» RECORDS FOR THIS TASK:
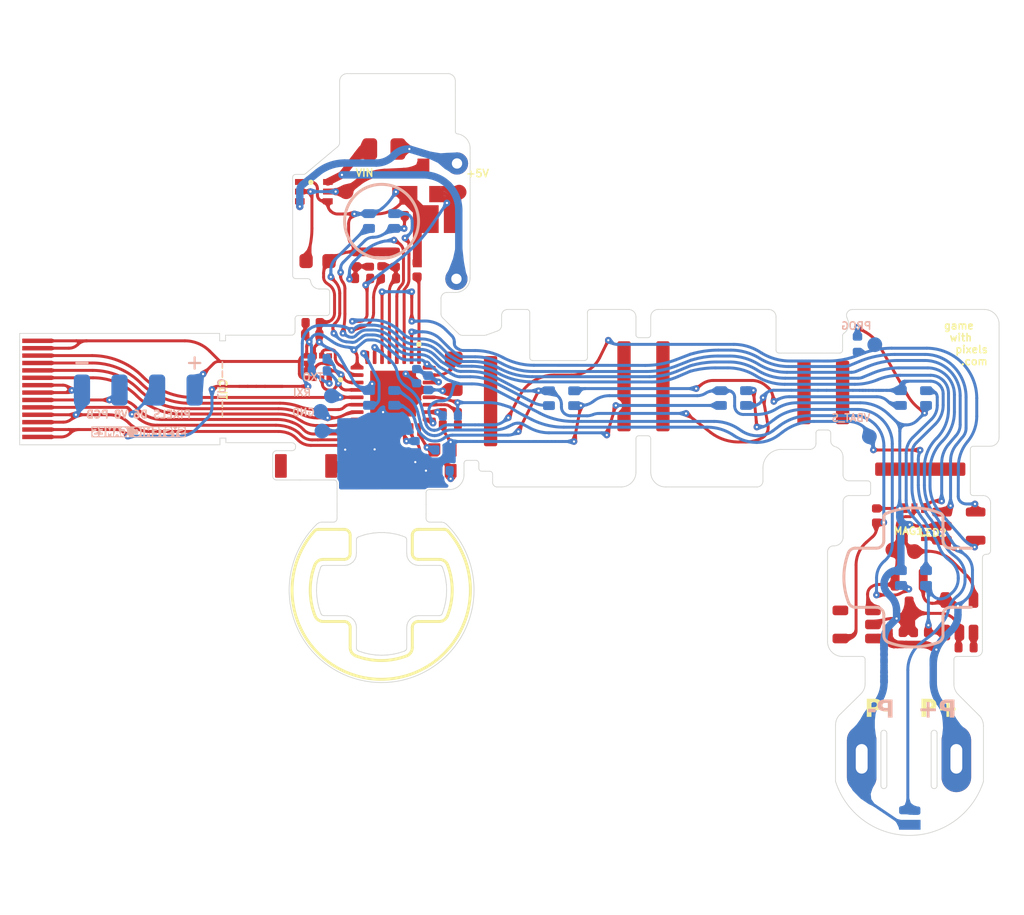
<source format=kicad_pcb>
(kicad_pcb (version 20221018) (generator pcbnew)

  (general
    (thickness 0.2)
  )

  (paper "A4")
  (title_block
    (title "Pixels D6 Layout")
    (date "2022-08-26")
    (rev "3")
    (company "Systemic Games, LLC")
    (comment 1 "Flexible PCB, 0.13mm thickness")
  )

  (layers
    (0 "F.Cu" signal)
    (31 "B.Cu" signal)
    (32 "B.Adhes" user "B.Adhesive")
    (33 "F.Adhes" user "F.Adhesive")
    (34 "B.Paste" user)
    (35 "F.Paste" user)
    (36 "B.SilkS" user "B.Silkscreen")
    (37 "F.SilkS" user "F.Silkscreen")
    (38 "B.Mask" user)
    (39 "F.Mask" user)
    (40 "Dwgs.User" user "User.Drawings")
    (41 "Cmts.User" user "User.Comments")
    (42 "Eco1.User" user "User.Eco1")
    (43 "Eco2.User" user "User.Eco2")
    (44 "Edge.Cuts" user)
    (45 "Margin" user)
    (46 "B.CrtYd" user "B.Courtyard")
    (47 "F.CrtYd" user "F.Courtyard")
    (48 "B.Fab" user)
    (49 "F.Fab" user)
    (50 "User.1" user "Wireframe LED")
    (51 "User.2" user "Wireframe CMP")
    (52 "User.3" user "Wireframe Outline")
    (53 "User.4" user "T.3M Sticky Tape")
    (54 "User.5" user "Bend Lines")
    (55 "User.6" user "T.3M Glue")
    (56 "User.7" user "B.Stiffener")
    (57 "User.8" user "F.Pin1")
    (58 "User.9" user "B.Pin1")
  )

  (setup
    (stackup
      (layer "F.SilkS" (type "Top Silk Screen"))
      (layer "F.Paste" (type "Top Solder Paste"))
      (layer "F.Mask" (type "Top Solder Mask") (thickness 0.01))
      (layer "F.Cu" (type "copper") (thickness 0.035))
      (layer "dielectric 1" (type "core") (thickness 0.11) (material "Polyimide") (epsilon_r 3.2) (loss_tangent 0.004))
      (layer "B.Cu" (type "copper") (thickness 0.035))
      (layer "B.Mask" (type "Bottom Solder Mask") (thickness 0.01))
      (layer "B.Paste" (type "Bottom Solder Paste"))
      (layer "B.SilkS" (type "Bottom Silk Screen"))
      (copper_finish "ENIG")
      (dielectric_constraints no)
    )
    (pad_to_mask_clearance 0)
    (pcbplotparams
      (layerselection 0x1e010fc_ffffffff)
      (plot_on_all_layers_selection 0x0000000_00000000)
      (disableapertmacros false)
      (usegerberextensions false)
      (usegerberattributes true)
      (usegerberadvancedattributes false)
      (creategerberjobfile false)
      (dashed_line_dash_ratio 12.000000)
      (dashed_line_gap_ratio 3.000000)
      (svgprecision 6)
      (plotframeref false)
      (viasonmask false)
      (mode 1)
      (useauxorigin false)
      (hpglpennumber 1)
      (hpglpenspeed 20)
      (hpglpendiameter 15.000000)
      (dxfpolygonmode false)
      (dxfimperialunits false)
      (dxfusepcbnewfont true)
      (psnegative false)
      (psa4output false)
      (plotreference true)
      (plotvalue true)
      (plotinvisibletext false)
      (sketchpadsonfab false)
      (subtractmaskfromsilk true)
      (outputformat 1)
      (mirror false)
      (drillshape 0)
      (scaleselection 1)
      (outputdirectory "Gerbers")
    )
  )

  (net 0 "")
  (net 1 "unconnected-(AE2-PCB_Trace-Pad2)")
  (net 2 "GND")
  (net 3 "VDD")
  (net 4 "VDC")
  (net 5 "Net-(L1-Pad2)")
  (net 6 "Net-(U1-DEC4)")
  (net 7 "+5V")
  (net 8 "/PROG")
  (net 9 "VEE")
  (net 10 "/LED_EN")
  (net 11 "Net-(U1-XC2)")
  (net 12 "Net-(U1-DEC1)")
  (net 13 "Net-(U1-XC1)")
  (net 14 "Net-(U1-DEC3)")
  (net 15 "Net-(D1B-K1A2)")
  (net 16 "Net-(D1A-K3A4)")
  (net 17 "/BATT_NTC")
  (net 18 "RXI")
  (net 19 "TXO")
  (net 20 "SWO")
  (net 21 "RESET")
  (net 22 "SWDCLK")
  (net 23 "SWDIO")
  (net 24 "Net-(D2-DOUT)")
  (net 25 "/NTC_ID_VDD")
  (net 26 "/LED_DATA")
  (net 27 "/Power Supply/MAG1_")
  (net 28 "/STATS")
  (net 29 "Net-(D3-DOUT)")
  (net 30 "/5V_SENSE")
  (net 31 "/VBAT_SENSE")
  (net 32 "/Power Supply/LED_EN_OUT")
  (net 33 "Net-(D4-DOUT)")
  (net 34 "Net-(D6-DOUT)")
  (net 35 "Net-(U1-DCC)")
  (net 36 "Net-(U6-SET)")
  (net 37 "/LEDs/LED_RETURN_4")
  (net 38 "Net-(U1-P0.28{slash}AIN4)")
  (net 39 "/LEDs/LED_RETURN_6")
  (net 40 "+BATT")
  (net 41 "unconnected-(U1-DEC2-Pad21)")
  (net 42 "unconnected-(U2-RES-Pad4)")
  (net 43 "/SCL")
  (net 44 "/SDA")
  (net 45 "/ACC_INT")
  (net 46 "/ANT_NRF")
  (net 47 "/ANT_50")
  (net 48 "/ANTENNA")
  (net 49 "unconnected-(U4-NC-Pad4)")

  (footprint "Pixels-dice:C_0402_1005Metric" (layer "F.Cu") (at 166.8436 106.79))

  (footprint "Pixels-dice:SOT-353_SC-70-5" (layer "F.Cu") (at 168.1086 99.335 -90))

  (footprint "Package_TO_SOT_SMD:SOT-23-5" (layer "F.Cu") (at 171.1111 99.6))

  (footprint "Package_TO_SOT_SMD:SOT-23" (layer "F.Cu") (at 167.7536 104.16 -90))

  (footprint "Pixels-dice:SOT-23-5" (layer "F.Cu") (at 171.1536 105.696232 90))

  (footprint "Resistor_SMD:R_0402_1005Metric" (layer "F.Cu") (at 171.6036 107.82 180))

  (footprint "Inductor_SMD:L_0805_2012Metric" (layer "F.Cu") (at 136.96 89.3 -90))

  (footprint "Capacitor_SMD:C_0402_1005Metric" (layer "F.Cu") (at 134.48 82.249 90))

  (footprint "Resistor_SMD:R_0402_1005Metric" (layer "F.Cu") (at 136.730001 91.939999 180))

  (footprint "Package_DFN_QFN:QFN-32-1EP_5x5mm_P0.5mm_EP3.1x3.1mm" (layer "F.Cu") (at 132.86 90.64 -90))

  (footprint "Capacitor_SMD:C_0402_1005Metric" (layer "F.Cu") (at 127.4225 85.8375))

  (footprint "Pixels-dice:0402_RF" (layer "F.Cu") (at 132.63 93.99))

  (footprint "Capacitor_SMD:C_0402_1005Metric" (layer "F.Cu") (at 168.5536 106.8 180))

  (footprint "Pixels-dice:C_0402_1005Metric" (layer "F.Cu") (at 134.13 78.599))

  (footprint "Pixels-dice:C_0402_1005Metric" (layer "F.Cu") (at 165.5486 98.885 90))

  (footprint "Pixels-dice:R_0402_1005Metric" (layer "F.Cu") (at 136.09 78.329 180))

  (footprint "Pixels-dice:SOT-23-5" (layer "F.Cu") (at 164.2036 106.25 180))

  (footprint "Resistor_SMD:R_0402_1005Metric" (layer "F.Cu") (at 136.73 92.74))

  (footprint "Pixels-dice:C_0402_1005Metric" (layer "F.Cu") (at 127.3925 86.6575))

  (footprint "Pixels-dice:FPC_14" (layer "F.Cu") (at 108.78163 93.57 90))

  (footprint "Capacitor_SMD:C_0603_1608Metric" (layer "F.Cu") (at 127.75 81.679))

  (footprint "Package_TO_SOT_SMD:SOT-363_SC-70-6" (layer "F.Cu") (at 127.5 76.979))

  (footprint "Capacitor_SMD:C_0603_1608Metric" (layer "F.Cu") (at 136.25 79.289 180))

  (footprint "Capacitor_SMD:C_0402_1005Metric" (layer "F.Cu") (at 130.35 81.549 90))

  (footprint "Resistor_SMD:R_0402_1005Metric" (layer "F.Cu") (at 132.55 82.849))

  (footprint "Resistor_SMD:R_0402_1005Metric" (layer "F.Cu") (at 131.25 81.549 -90))

  (footprint "Resistor_SMD:R_0402_1005Metric" (layer "F.Cu") (at 133 81.549 90))

  (footprint "Resistor_SMD:R_0402_1005Metric" (layer "F.Cu") (at 130.8 82.849 180))

  (footprint "Capacitor_SMD:C_0402_1005Metric" (layer "F.Cu") (at 132.1 81.549 90))

  (footprint "Pixels-dice:Crystal_SMD_2016-4Pin_2.0x1.6mm" (layer "F.Cu") (at 136.2 95.15 -90))

  (footprint "Package_LGA:LGA-12_2x2mm_P0.5mm" (layer "F.Cu") (at 127.78 88.84 180))

  (footprint "Pixels-dice:0402_RF" (layer "F.Cu") (at 129.57 95.24 90))

  (footprint "Pixels-dice:0402_RF" (layer "F.Cu") (at 132.47 95.24 -90))

  (footprint "Pixels-dice:SOT-23" (layer "F.Cu") (at 134.91 76.199 -90))

  (footprint "Capacitor_SMD:C_0805_2012Metric" (layer "F.Cu") (at 132.23 74.099 180))

  (footprint "Pixels-dice:0402_RF" (layer "F.Cu") (at 130.66 95.68 180))

  (footprint "Pixels-dice:CHIP_ANT" (layer "F.Cu") (at 128.67 95.53 90))

  (footprint "Pixels-dice:TEST_PIN" (layer "F.Cu") (at 137.32 77.019))

  (footprint "RFFrontEnd:MFH3.RECE.20369.001E.01" (layer "F.Cu") (at 133.64 95.69 90))

  (footprint "Pixels-dice:TEST_PIN" (layer "F.Cu") (at 168.1136 101.32))

  (footprint "Pixels-dice:TEST_PIN" (layer "F.Cu") (at 166.6536 101.2))

  (footprint "Pixels-dice:TEST_PIN" (layer "F.Cu") (at 129.68 76.989))

  (footprint "Pixels-dice:0402_RF" (layer "F.Cu") (at 131.75 95.24 90))

  (footprint "Pixels-dice:TX1812Z_2020" (layer "B.Cu") (at 168.0436 103.11 90))

  (footprint "Pixels-dice:TX1812Z_2020" (layer "B.Cu") (at 168.0436 90.94 -90))

  (footprint "Pixels-dice:TX1812Z_2020" (layer "B.Cu") (at 155.8736 90.94 90))

  (footprint "Pixels-dice:TX1812Z_2020" (layer "B.Cu") (at 132.08 78.969 90))

  (footprint "Pixels-dice:TX1812Z_2020" (layer "B.Cu") (at 132.08 90.93 90))

  (footprint "Pixels-dice:C_0402_1005Metric" (layer "B.Cu") (at 168.2036 119.32 -90))

  (footprint "Pixels-dice:TestPoint_THTPad_D1.5mm_Drill0.7mm_nosilk" (layer "B.Cu") (at 137.18 75.079 30))

  (footprint "Capacitor_SMD:C_0402_1005Metric" (layer "B.Cu") (at 134.35 94.33 -90))

  (footprint "Capacitor_SMD:C_0402_1005Metric" (layer "B.Cu") (at 136.2 95.85))

  (footprint "Capacitor_SMD:C_0402_1005Metric" (layer "B.Cu") (at 136.2 94.45 180))

  (footprint "Pixels-dice:TX1812Z_2020" (layer "B.Cu") (at 144.25 90.95 -90))

  (footprint "Pixels-dice:FPC-POGO-4" (layer "B.Cu") (at 115.63 90.4 180))

  (footprint "Resistor_SMD:R_0402_1005Metric" (layer "B.Cu")
    (tstamp 00000000-0000-0000-0000-0000613c2773)
    (at 164.26 87.3 90)
    (descr "Resistor SMD 0402 (1005 Metric), square (rectangular) end terminal, IPC_7351 nominal, (Body size source: IPC-SM-782 page 72, https://www.pcb-3d.com/wordpress/wp-content/uploads/ipc-sm-782a_amendment_1_and_2.pdf), generated with kicad-footprint-generator")
    (tags "resistor")
    (property "Generic OK" "YES")
    (property "Manufacturer" "UNI-ROYAL(Uniroyal Elec)")
    (property "Manufacturer Part Number" "0402WGF2202TCE")
    (property "Pixels Part Number" "SMD-R002")
    (property "Sheetfile" "wireless.kicad_sch")
    (property "Sheetname" "Wireless Charging")
    (property "ki_description" "Resistor")
    (property "ki_keywords" "R res resistor")
    (path "/a0086b8f-a2d2-428c-9599-7d909b2bf8ec/4b854ca6-8609-499d-a23b-7207c2405844")
    (attr smd)
    (fp_text reference "R6" (at 1.39 0.0475 90) (layer "B.Fab")
        (effects (font (size 0.5 0.5) (thickness 0.12)) (justify mirror))
      (tstamp b8edf930-8212-40e5-99bd-2a2d4502842b)
    )
    (fp_text value "22k 1%" (at 0 -1.17 90) (layer "B.Fab")
        (effects (font (size 0.5 0.5) (thickness 0.12)) (justify mirror))
      (tstamp 1d80beec-781a-4f74-9673-7d8ef3fb269d)
    )
    (fp_text user "${REFERENCE}" (at 0 0 90) (
... [1488305 chars truncated]
</source>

» PROBLEM DESCRIPTION:
Copy every line of the data that carries the word "Paste".

» SOLUTION BELOW:
    (34 "B.Paste" user)
    (35 "F.Paste" user)
      (layer "F.Paste" (type "Top Solder Paste"))
      (layer "B.Paste" (type "Bottom Solder Paste"))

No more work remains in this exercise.